-- Records provided --

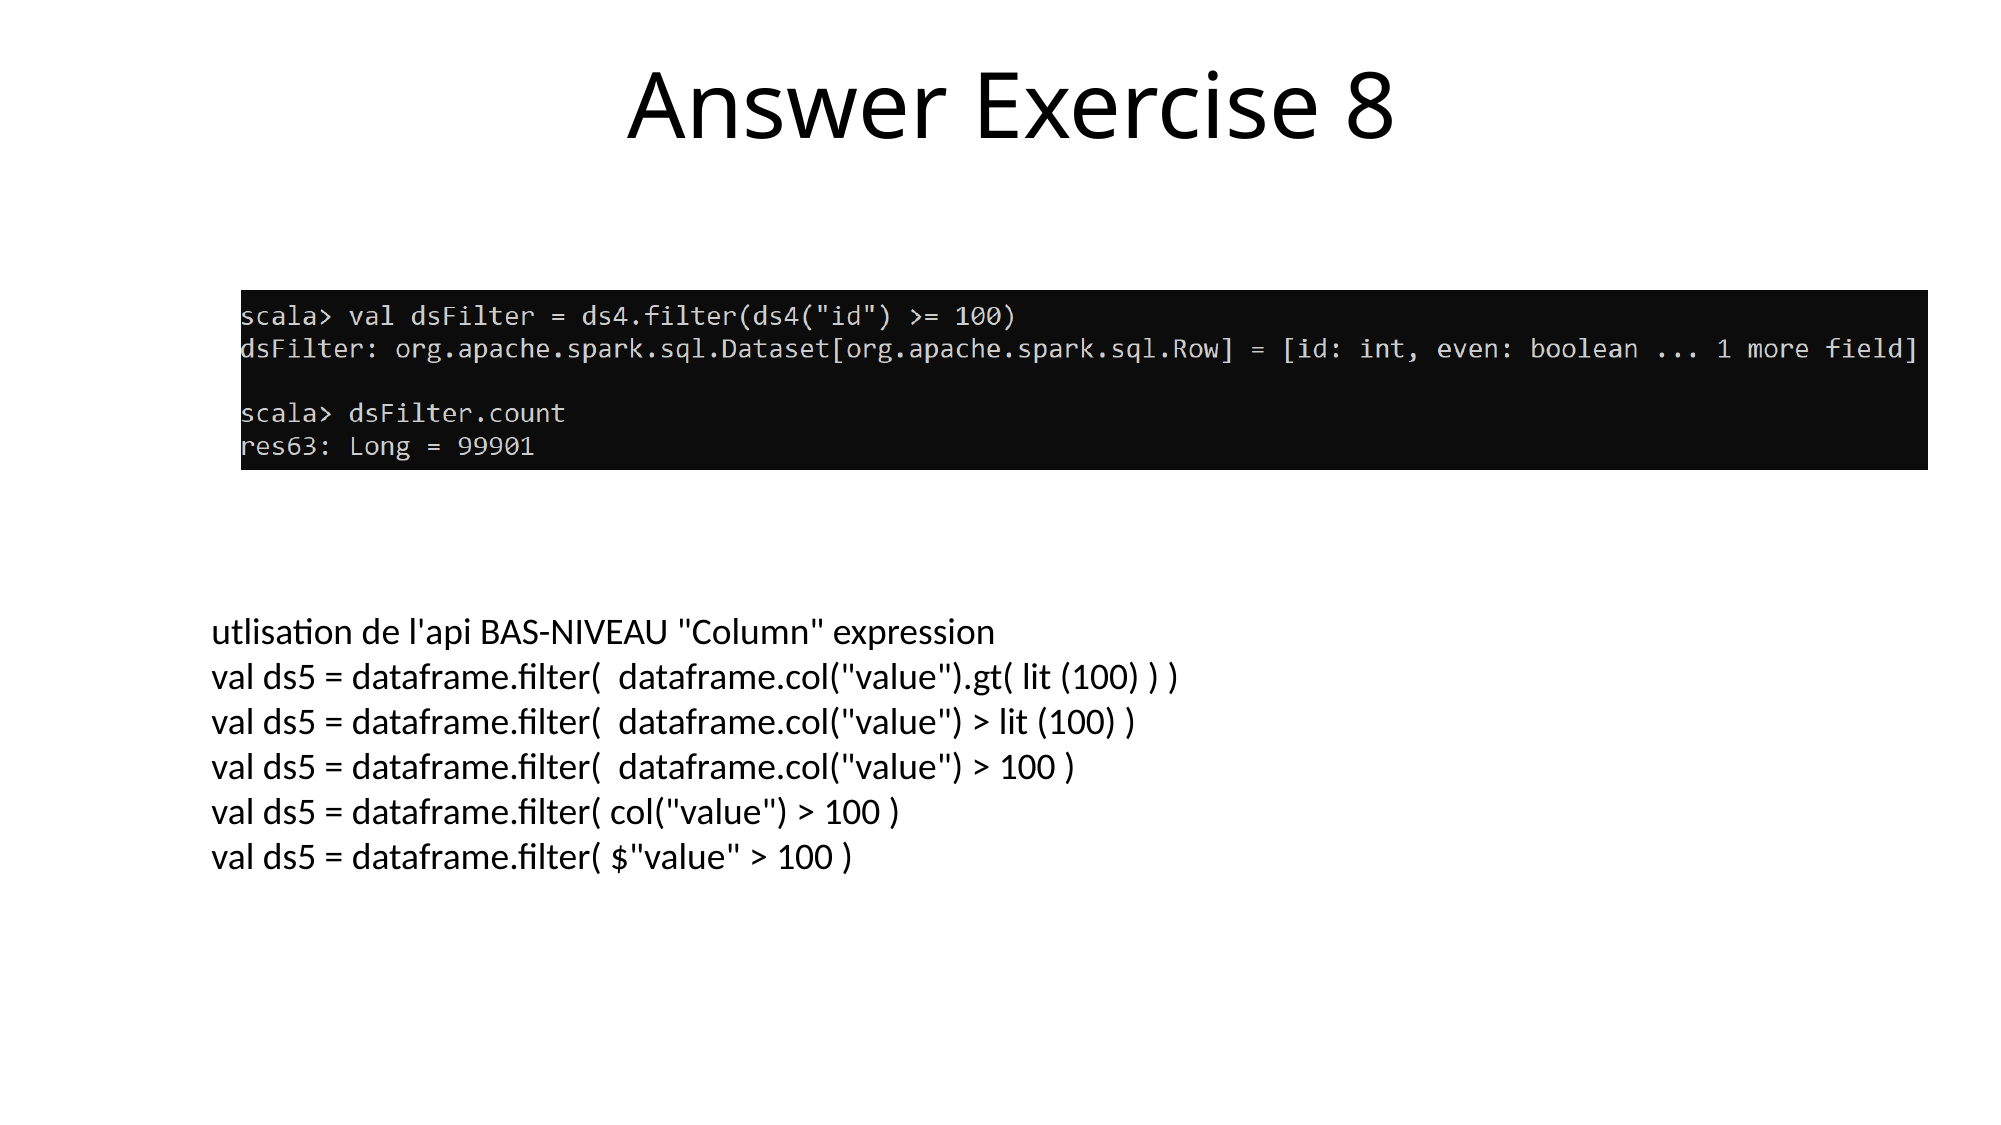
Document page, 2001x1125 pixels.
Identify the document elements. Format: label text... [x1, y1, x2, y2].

text_box utlisation de l'api BAS-NIVEAU "Column" expression val ds5 = dataframe.filter( dataframe.col("value").gt( lit (100) ) ) val ds5 = dataframe.filter( dataframe.col("value") > lit (100) ) val ds5 = dataframe.filter( dataframe.col("value") > 100 ) val ds5 = dataframe.filter( col("value") > 100 ) val ds5 = dataframe.filter( $"value" > 100 ) [196, 599, 1221, 885]
title Answer Exercise 8 [150, 26, 1876, 191]
picture [241, 290, 1928, 470]
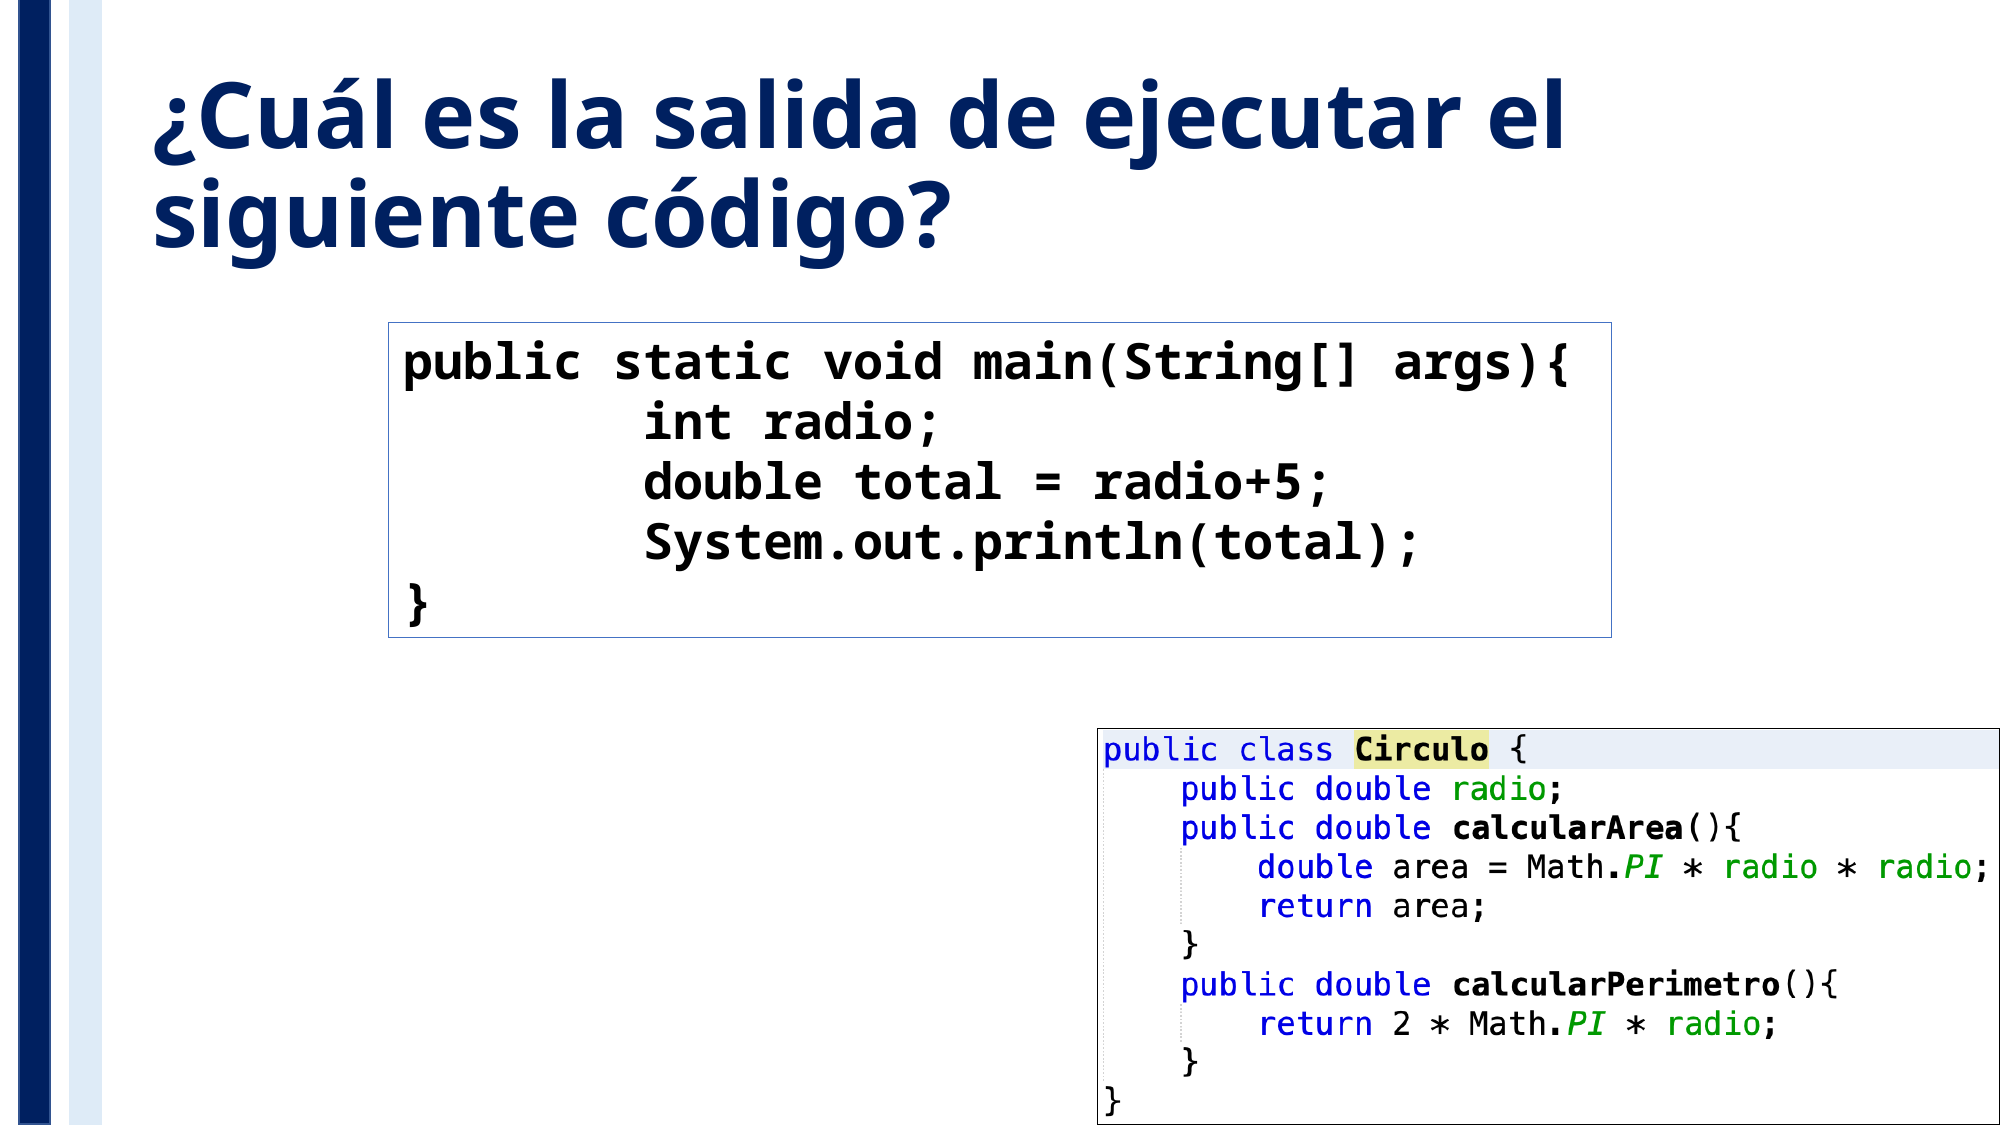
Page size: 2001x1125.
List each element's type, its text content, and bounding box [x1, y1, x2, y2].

-- Aim of the task --
Exact text is required for the lines from the one with "Identify the document" through the last line of the entries, both included. Omit pictures.

-- Task output --
Identify the document elements. Format: label text... [x1, y1, x2, y2].

text_box utlisation de l'api BAS-NIVEAU "Column" expression val ds5 = dataframe.filter( dataframe.col("value").gt( lit (100) ) ) val ds5 = dataframe.filter( dataframe.col("value") > lit (100) ) val ds5 = dataframe.filter( dataframe.col("value") > 100 ) val ds5 = dataframe.filter( col("value") > 100 ) val ds5 = dataframe.filter( $"value" > 100 ) [196, 599, 1221, 885]
title Answer Exercise 8 [150, 26, 1876, 191]
picture [241, 290, 1928, 470]
Page size: 2001x1125.
List each element's type, its text content, and bounding box [x1, y1, x2, y2].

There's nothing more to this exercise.